July 2010
Seminars
July 13: Govindasamy bala, Associate Professor, Center for Atmospheric
and Oceanic Sciences, Indian Institute of Science is visiting DGE again for a few weeks and spoke to the Title: Albedo enhancement of marine clouds to counteract global warming: Impacts of the hydrological cycle. His most recent modeling study shows that selectively enhancing the albedo of clouds over ocean areas may not adversely impact the hydrology over land. This new study demonstrates that offsetting mean global warming by reducing marine cloud droplet size need not lead to a drying, on average, of the continents, in contrast to other proposals to increase planetary albedo. Nevertheless, he notes that a more thorough and broader assessment would be required for proposals of altering marine cloud properties on a large scale.
Field & Berry Groups
July 30: Kyla Dahlin gave us a practice/preview of the talk she plans to give next week at the Annual Meeting, 2010 of the Ecological Society of America in Pittsburgh, PA. The title of her Abstract is Quantifying the effects of topography, substrate, and land-use history on above-ground biomass in a California ecosystem. She used airborne remote sensing combined with measurements of plants on the ground at the Jasper Ridge Biological Preserve to provide the data.
Tasting: Kyla brought several loaves of bread baked with varying amounts of zucchini. The conclusion was that as "bread" no more than three cups works, but if you think of it more like pie or custard, five cups was better than four.
Aug. 6: The Field Lab (led by Lena Perkins) met to discuss & choose a joint project for the coming months. They decided to pursue "astroturf vs. grass" with the aim to:
- Develop model as needed to take into account rainfall amount and distribution, sports, requirements, weather pattern.
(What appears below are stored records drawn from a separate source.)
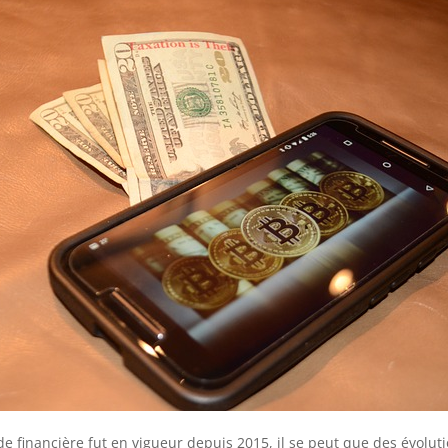
de financière fut en vigueur depuis 2015, il se peut que des évoluti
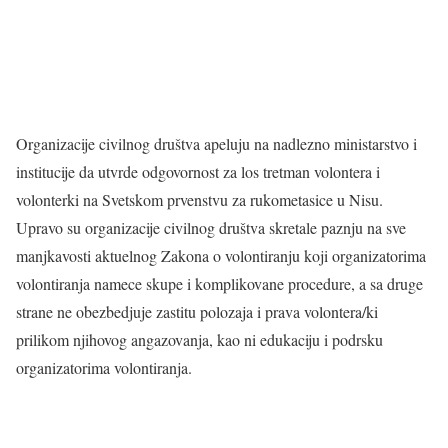
Organizacije civilnog društva apeluju na nadlezno ministarstvo i
institucije da utvrde odgovornost za los tretman volontera i
volonterki na Svetskom prvenstvu za rukometasice u Nisu.
Upravo su organizacije civilnog društva skretale paznju na sve
manjkavosti aktuelnog Zakona o volontiranju koji organizatorima
volontiranja namece skupe i komplikovane procedure, a sa druge
strane ne obezbedjuje zastitu polozaja i prava volontera/ki
prilikom njihovog angazovanja, kao ni edukaciju i podrsku
organizatorima volontiranja.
- Do thorough literature search.
- LCA of production and disposal of astroturf and turf.
- Design an online tool that can be linked to by the Carnegie website, for a 'green' turf calculator, where schools can put in their weather statistics (or it can be a map of the US) and requirements, and relative importance of water, energy, carbon, comfort, price, and it will generate optimal astroturf or other turf decision, potentially with some metrics (Carbon, energy, waste diversion, water requirements).